**Data entries**
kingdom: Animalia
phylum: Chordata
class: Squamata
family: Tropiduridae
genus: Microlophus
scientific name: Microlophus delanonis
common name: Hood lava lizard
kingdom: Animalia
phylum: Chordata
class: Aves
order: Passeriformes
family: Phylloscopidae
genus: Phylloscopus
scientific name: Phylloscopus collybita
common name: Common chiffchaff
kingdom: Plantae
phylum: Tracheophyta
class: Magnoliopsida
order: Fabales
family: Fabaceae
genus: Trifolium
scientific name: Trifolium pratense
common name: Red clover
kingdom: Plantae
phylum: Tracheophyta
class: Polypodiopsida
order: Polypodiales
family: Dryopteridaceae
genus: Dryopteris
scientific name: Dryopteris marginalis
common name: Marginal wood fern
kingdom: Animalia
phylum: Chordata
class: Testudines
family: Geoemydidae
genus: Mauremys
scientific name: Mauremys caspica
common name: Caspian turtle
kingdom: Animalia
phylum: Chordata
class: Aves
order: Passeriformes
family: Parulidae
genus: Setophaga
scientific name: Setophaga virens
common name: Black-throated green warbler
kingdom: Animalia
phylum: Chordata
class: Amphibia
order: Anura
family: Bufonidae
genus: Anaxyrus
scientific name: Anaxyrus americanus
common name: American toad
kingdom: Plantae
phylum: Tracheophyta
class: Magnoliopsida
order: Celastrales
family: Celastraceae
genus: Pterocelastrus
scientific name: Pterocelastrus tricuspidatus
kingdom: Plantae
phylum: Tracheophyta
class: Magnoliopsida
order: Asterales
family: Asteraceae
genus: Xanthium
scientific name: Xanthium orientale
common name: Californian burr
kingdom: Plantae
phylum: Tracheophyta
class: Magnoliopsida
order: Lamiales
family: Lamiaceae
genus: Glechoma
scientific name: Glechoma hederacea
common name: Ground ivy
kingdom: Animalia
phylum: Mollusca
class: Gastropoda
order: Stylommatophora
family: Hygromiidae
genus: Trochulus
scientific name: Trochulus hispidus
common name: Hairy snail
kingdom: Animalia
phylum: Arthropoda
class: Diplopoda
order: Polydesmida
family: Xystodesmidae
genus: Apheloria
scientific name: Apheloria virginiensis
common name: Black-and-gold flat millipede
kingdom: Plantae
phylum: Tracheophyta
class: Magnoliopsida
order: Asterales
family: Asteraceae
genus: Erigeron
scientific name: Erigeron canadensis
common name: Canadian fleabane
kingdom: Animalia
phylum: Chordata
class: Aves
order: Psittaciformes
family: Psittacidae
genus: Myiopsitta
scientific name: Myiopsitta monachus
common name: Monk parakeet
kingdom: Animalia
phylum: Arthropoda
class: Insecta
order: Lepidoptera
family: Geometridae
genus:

**Given request**
Quote every line of the material above word for word, from the first line to the last.

**Reply**
kingdom: Animalia
phylum: Chordata
class: Squamata
family: Tropiduridae
genus: Microlophus
scientific name: Microlophus delanonis
common name: Hood lava lizard
kingdom: Animalia
phylum: Chordata
class: Aves
order: Passeriformes
family: Phylloscopidae
genus: Phylloscopus
scientific name: Phylloscopus collybita
common name: Common chiffchaff
kingdom: Plantae
phylum: Tracheophyta
class: Magnoliopsida
order: Fabales
family: Fabaceae
genus: Trifolium
scientific name: Trifolium pratense
common name: Red clover
kingdom: Plantae
phylum: Tracheophyta
class: Polypodiopsida
order: Polypodiales
family: Dryopteridaceae
genus: Dryopteris
scientific name: Dryopteris marginalis
common name: Marginal wood fern
kingdom: Animalia
phylum: Chordata
class: Testudines
family: Geoemydidae
genus: Mauremys
scientific name: Mauremys caspica
common name: Caspian turtle
kingdom: Animalia
phylum: Chordata
class: Aves
order: Passeriformes
family: Parulidae
genus: Setophaga
scientific name: Setophaga virens
common name: Black-throated green warbler
kingdom: Animalia
phylum: Chordata
class: Amphibia
order: Anura
family: Bufonidae
genus: Anaxyrus
scientific name: Anaxyrus americanus
common name: American toad
kingdom: Plantae
phylum: Tracheophyta
class: Magnoliopsida
order: Celastrales
family: Celastraceae
genus: Pterocelastrus
scientific name: Pterocelastrus tricuspidatus
kingdom: Plantae
phylum: Tracheophyta
class: Magnoliopsida
order: Asterales
family: Asteraceae
genus: Xanthium
scientific name: Xanthium orientale
common name: Californian burr
kingdom: Plantae
phylum: Tracheophyta
class: Magnoliopsida
order: Lamiales
family: Lamiaceae
genus: Glechoma
scientific name: Glechoma hederacea
common name: Ground ivy
kingdom: Animalia
phylum: Mollusca
class: Gastropoda
order: Stylommatophora
family: Hygromiidae
genus: Trochulus
scientific name: Trochulus hispidus
common name: Hairy snail
kingdom: Animalia
phylum: Arthropoda
class: Diplopoda
order: Polydesmida
family: Xystodesmidae
genus: Apheloria
scientific name: Apheloria virginiensis
common name: Black-and-gold flat millipede
kingdom: Plantae
phylum: Tracheophyta
class: Magnoliopsida
order: Asterales
family: Asteraceae
genus: Erigeron
scientific name: Erigeron canadensis
common name: Canadian fleabane
kingdom: Animalia
phylum: Chordata
class: Aves
order: Psittaciformes
family: Psittacidae
genus: Myiopsitta
scientific name: Myiopsitta monachus
common name: Monk parakeet
kingdom: Animalia
phylum: Arthropoda
class: Insecta
order: Lepidoptera
family: Geometridae
genus:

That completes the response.